Human ethical systems are corroded, not bolstered, by such religious theism.12 For obedience is most definitely not morality—nor ought we ever mistake it as such. “No one is good,” Scott Aikin and Robert Talisse explain, “in virtue of rote obedience to commands, even if those commands come from God.”13 Obedience is merely acting out of fear, or despondency, or weakness, or resignation, or training, or all five combined. What obedience is not is morally sound or ethically responsible.14
To be a moral agent, according to American philosopher David Brink, is to be responsible, and a responsible moral agent “must be able to distinguish between the intensity and authority of his or her desires, deliberate about the appropriateness of his or her desires, and regulate his or her actions in accordance with his or her deliberations.”15 And yet, pure theistic morality destroys all of that. For if our sole obligation is to dutifully obey God’s commands, then we are no longer acting as autonomous moral agents who look inward, using our own hearts and minds as our guides. We are no longer acting as the existentially free human beings that we are, beings who deliberate about the appropriateness of our desires, weigh options, consider alternatives, examine motivations, assess potential harm or flourishing that might result from our actions, ponder our situations and those of others, accept responsibility, learn from mistakes, adhere to principles, seek to embody values, reflect on our own experiences, check our intuitions and gut feelings, contemplate the implications of our choices for ourselves and those around us and the greater social context—no. For the staunchly religious, none of that matters. It is all for naught. Instead, under the demand of dogmatic theistic morality, we crumple up our existential freedom—and the moral obligation it entails—and toss it away. We then look outward and upward, to a supposed Higher Authority, to tell us what to do and how to act. And just like the young American private in the jungles of Vietnam who does whatever Sergeant Rex says, we become bipedal peons, doing whatever God says. We become functionally amoral at best, willfully immoral at worst. And ethically bankrupt, either way.

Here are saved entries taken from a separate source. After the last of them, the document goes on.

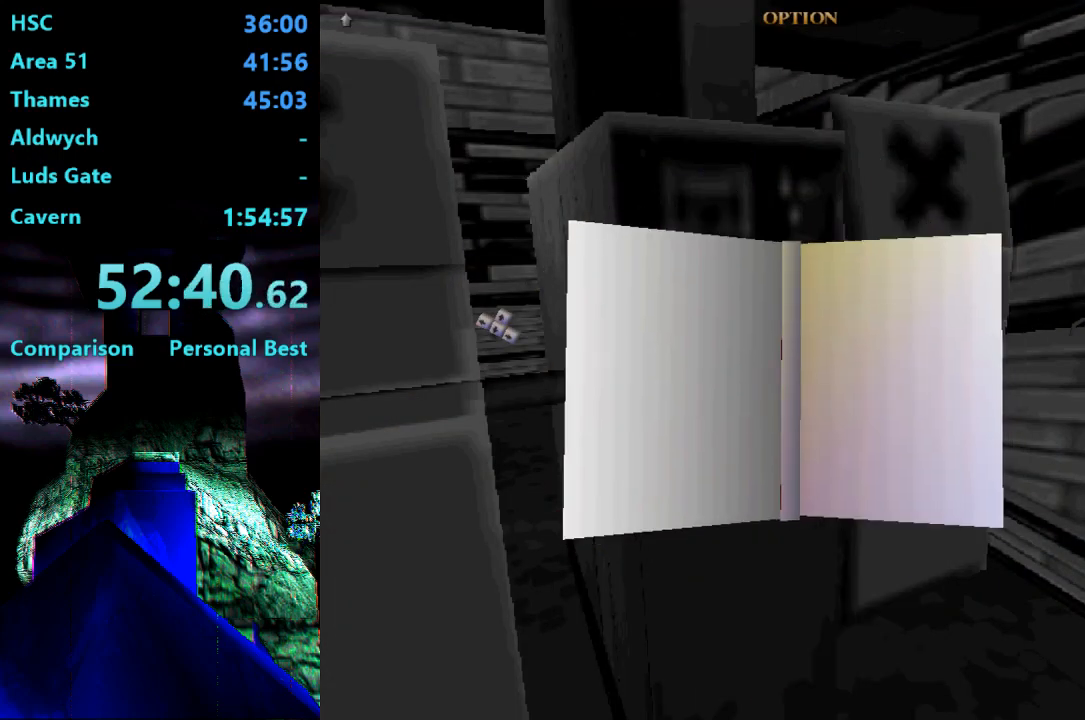
{"buttons": ["L2"], "right_stick": "center", "events": []}
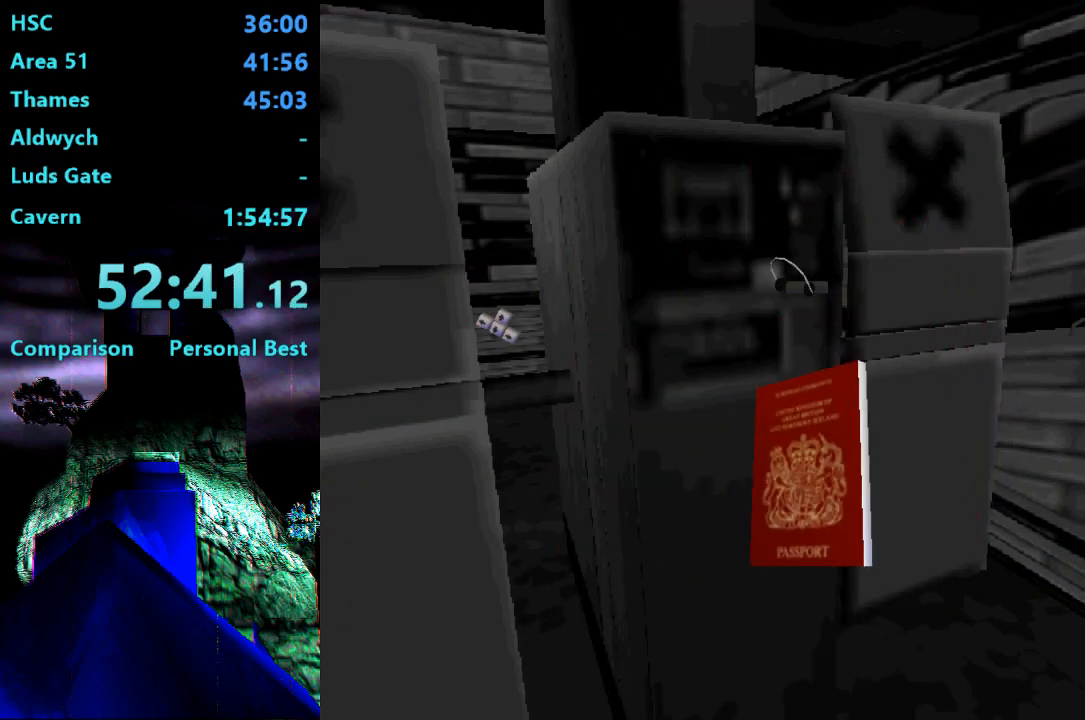
{"buttons": ["L2"], "right_stick": "center", "events": []}
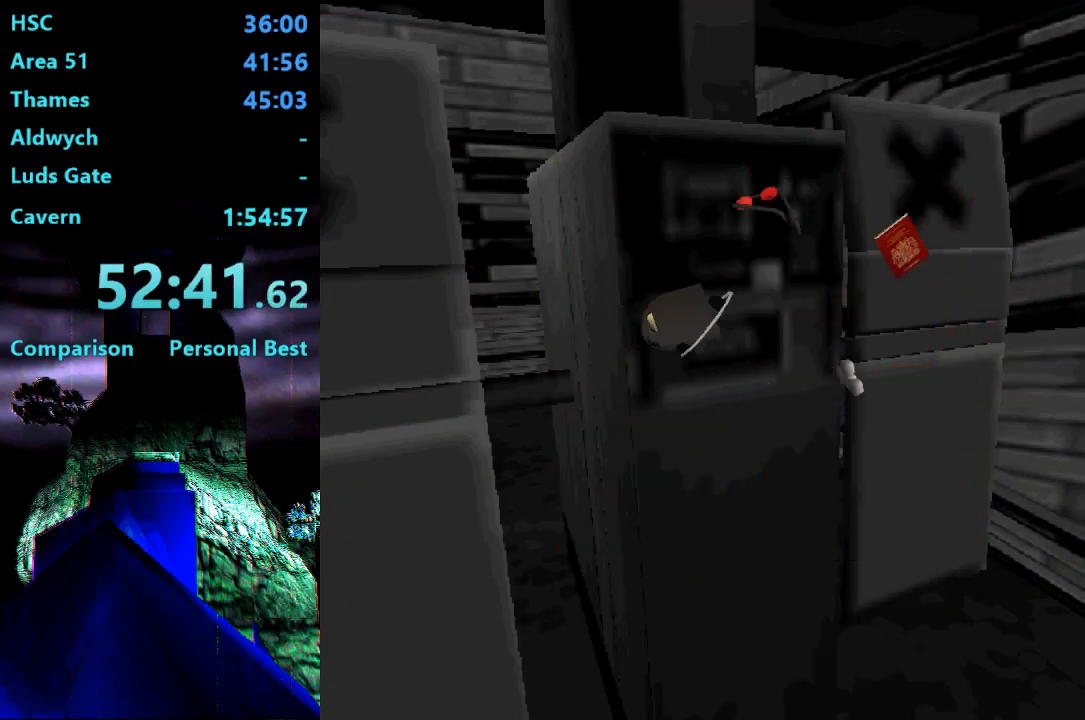
{"buttons": ["L2"], "right_stick": "center", "events": []}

It is for these reasons that post-Enlightenment visionary John Stuart Mill deemed any attempt to base our ethics on God as “the greatest enemy of morality.”16
God’s Murderous Commands
There’s a relevant biblical story worth mentioning here—a story that reveals just how morally crippling obedience to a deity can be.
It’s the tale of Abraham dutifully, willingly obeying God’s command to murder his own son, Isaac. As you may recall, according to this Mediterranean gem of grim folklore written over twenty-five hundred years ago, Abraham was a Jew—indeed, the presumed first Jew—who came to believe in the One True God of the Israelites. In order to test Abraham’s fealty to and faith in him, this almighty God commands Abraham to take his son, Isaac, and tie him up and kill him. And what does Abraham do? He faithfully obeys. He takes Isaac up onto a hill, binds him, and goes to murder him. But—alas—just in the nick of time, God sends an angel down to intervene. Isaac is not killed. God then heaps loads of praise upon Abraham for passing the ultimate test: obeying the divine command to slit Isaac’s throat.